Une nouvelle attaque violente a frappé dimanche à l’aube la communauté d’Agwara, dans le centre du Nigeria, une région déjà traumatisée par l’enlèvement massif de plus de 250 écoliers fin 2025. Selon la police, des hommes armés ont pris pour cible un poste de police et une église, et ont kidnappé cinq habitants lors de leur raid.
Un assaut mené avant l’aube
L’attaque a débuté vers 03h40, lorsque des assaillants ont envahi la communauté et affronté les policiers en poste avant de « prendre le dessus » et d’incendier le poste, probablement à l’aide de dynamite, selon la police locale. Les bandits se sont ensuite dirigés vers la United Methodist Church (UMC), dont une partie a été incendiée, avant d’enlever au moins cinq habitants.

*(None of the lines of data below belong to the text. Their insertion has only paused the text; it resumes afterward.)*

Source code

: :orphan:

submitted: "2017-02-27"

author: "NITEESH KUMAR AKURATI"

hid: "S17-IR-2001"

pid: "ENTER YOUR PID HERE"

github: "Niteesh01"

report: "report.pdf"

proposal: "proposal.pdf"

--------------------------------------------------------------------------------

Plusieurs médias nigérians rapportent que les assaillants, lourdement armés, circulaient à moto et ont également pillé des vivres et des biens, plongeant les habitants dans un climat de peur et de terreur.
Une région déjà traumatisée par des enlèvements de masse
Agwara se situe dans la même zone où près de 300 élèves avaient été enlevés lors d’un kidnapping de masse fin 2025. Les écoliers, finalement libérés en décembre, faisaient partie des plus grandes prises d’otages jamais enregistrées au Nigeria.

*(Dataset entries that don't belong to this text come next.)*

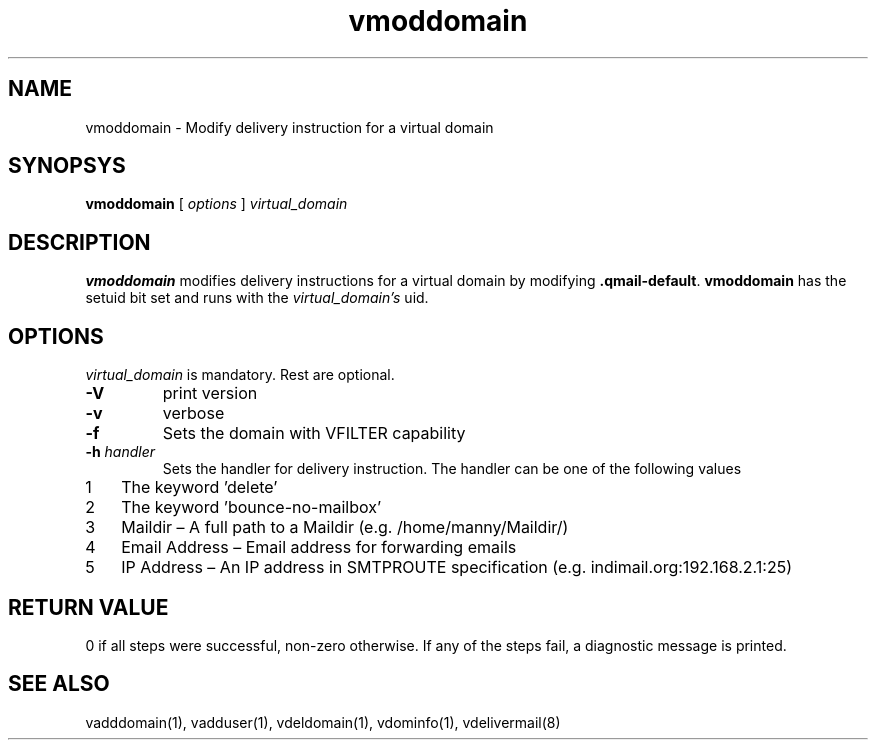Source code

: .LL 8i
.TH vmoddomain 1
.SH NAME
vmoddomain - Modify delivery instruction for a virtual domain

.SH SYNOPSYS
.B vmoddomain
[
.I options
]
.I virtual_domain

.SH DESCRIPTION
.PP
\fBvmoddomain\fR modifies delivery instructions for a virtual domain by modifying
\fB.qmail-default\fR. \fBvmoddomain\fR has the setuid bit set and runs with the \fIvirtual_domain's\fR uid.

.SH OPTIONS
.PP
\fIvirtual_domain\fR is mandatory. Rest are optional.
.TP
\fB\-V\fR
print version
.TP
\fB\-v\fR
verbose
.TP
\fB\-f\fR
Sets the domain with VFILTER capability
.TP
\fB\-h\fR \fIhandler\fR
Sets the handler for delivery instruction. The handler can be one of the following values
.nr step 1 1
.IP \n[step] 3
The keyword 'delete'
.IP \n+[step]
The keyword 'bounce-no-mailbox'
.IP \n+[step]
Maildir – A full path to a Maildir (e.g. /home/manny/Maildir/)
.IP \n+[step]
Email Address – Email address for forwarding emails
.IP \n+[step]
IP Address – An IP address in SMTPROUTE specification (e.g. indimail.org:192.168.2.1:25)

.SH RETURN VALUE
0 if all steps were successful, non-zero otherwise. If any of the steps fail, a diagnostic message is printed.

.SH "SEE ALSO"
vadddomain(1), vadduser(1), vdeldomain(1), vdominfo(1), vdelivermail(8)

Les attaques dans cette région sont récurrentes. Des observateurs locaux évoquent un « vide sécuritaire » qui expose les populations rurales aux incursions régulières de groupes criminels. Le manque de présence militaire permanente renforce fortement le sentiment d’abandon chez les habitants.
Pressions internationales et tensions religieuses
Cette série d’attaques survient dans un contexte diplomatique sensible. Washington a récemment accru la pression sur Abuja concernant les violences contre les communautés chrétiennes, des faits qualifiés de « persécution » et de « génocide » par le président américain Donald Trump.
Si ces termes sont contestés, ils reflètent néanmoins une inquiétude internationale croissante face à la multiplication des attaques visant des églises ou des villages chrétiens dans certaines régions du Nigeria.
Offensive militaire dans le nord-est : un chef jihadiste éliminé
Pendant que le centre du pays subissait cette nouvelle attaque, l’armée nigériane a annoncé avoir tué le même jour un commandant de haut rang de Boko Haram, identifié comme Abu Khalid, ainsi que dix combattants, lors d’un raid nocturne dans l’État de Borno, épicentre de l’insurrection islamiste. Selon les autorités militaires, aucune perte n’a été enregistrée dans leurs rangs.
Cette opération fait suite à un nouvel épisode meurtrier : jeudi, plus de 20 personnes, dont cinq soldats et quinze ouvriers du bâtiment, ont été tuées dans la même région par un groupe affilié à l’État islamique en Afrique de l’Ouest (ISWAP).
Une crise sécuritaire qui s’enlise
Depuis 2009, l’insurrection jihadiste au Nigeria a fait plus de 40 000 morts et provoqué le déplacement de plus de 2 millions de personnes, selon les Nations unies. La récente flambée d’attaques dans les États du centre et du nord-est montre que les groupes armés — bandits, jihadistes et réseaux criminels — conservent une forte capacité d’action.
À Agwara, les autorités locales et religieuses appellent à un renforcement militaire, à la présence permanente de forces de sécurité et à un soutien accru aux populations déplacées.
Pour les habitants, tant que les groupes armés circuleront librement, la vie quotidienne restera marquée par la peur, l’incertitude… et le risque permanent d’un nouveau drame.